JA - welcome to the forum.

A successful brisket requires low (225 - 250) steady heat...for 1- 1.5 hrs @ lb. Not easily achieved on a grill. It CAN be done, but not in the sense of walking away from it for any lenght of time.

I suggest you consider the electric smokers Cookshack offers. They WILL allow you to slow smoke, unattended for a long duration, i.e. brisket or pork butts.
What MaxQ said.
Walking away from a charcoal grill and not checking or assisting in keeping the temperature stable the whole while is a recipe for disaster.

One of the first things you adapt to with a Cookshack is you CAN put food in, set the temp and walk away. It took me at least a dozen cooks before I put a brisket in my SM150 and let it run unattended overnight WHILE I SLEPT !! I got up in the morning and my yard smelled like heaven and the brisket was still about 90 minutes away from being perfect.

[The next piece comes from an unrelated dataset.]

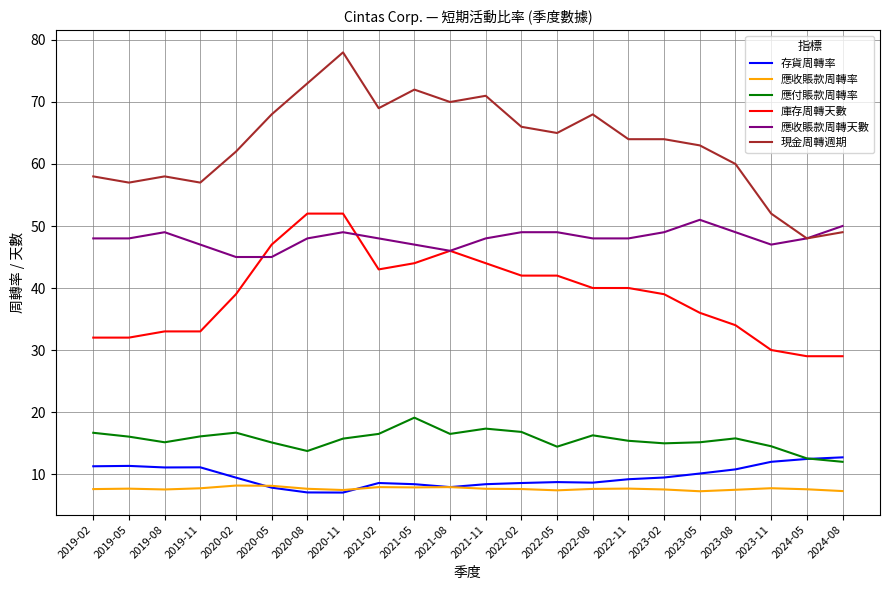

What is the difference between the maximum and minimum values in the 現金周轉週期 series?

30.0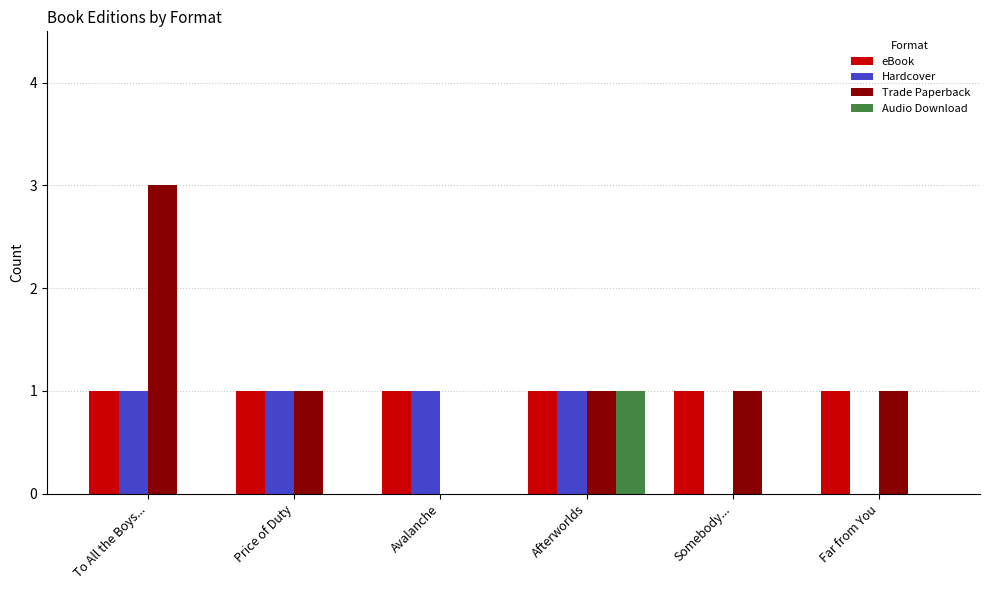

What is the sum of all Hardcover values?

4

Enough time for me to have my coffee, pack my wife's lunch and make some potato salad.

If you want a Cookshack but can't afford one look on your local CL or on eBay - there are some really great Cookshacks for sale - I got my SM150 off CL for $1400.00. Thought it had been used for years in a restaurant and a fire house it was like brand new once I cleaned it up a wee bit. Real tanks.
Charcoal??? I bought a Cookshack because I was tired of attending to coals ALL DAY LONG! You will be very disappointed if you think you are just going to light a match and walk away. Barbecue is way more to it than that. And it is BEEF son. It has its own flavor. Injecting it with all that crap ruins it if you ask me. Maybe stop watching all that TV where they do all that.
Hey Guys,

Are you TRYING to run people off? Wink Just because someone has something different, we always try to help. Maybe they'll come around to smoking, but we want to help if we can.

SURE there are other places, but none as informative and friendly as this one for getting a good product.

Jay.

How many briskets have you cooked? For me, I recommend NOT injecting the first few. If you don't know what it tastes like without an injection, it's hard to judge the flavors. And brisket to me taste better when you let the beef flavor come through.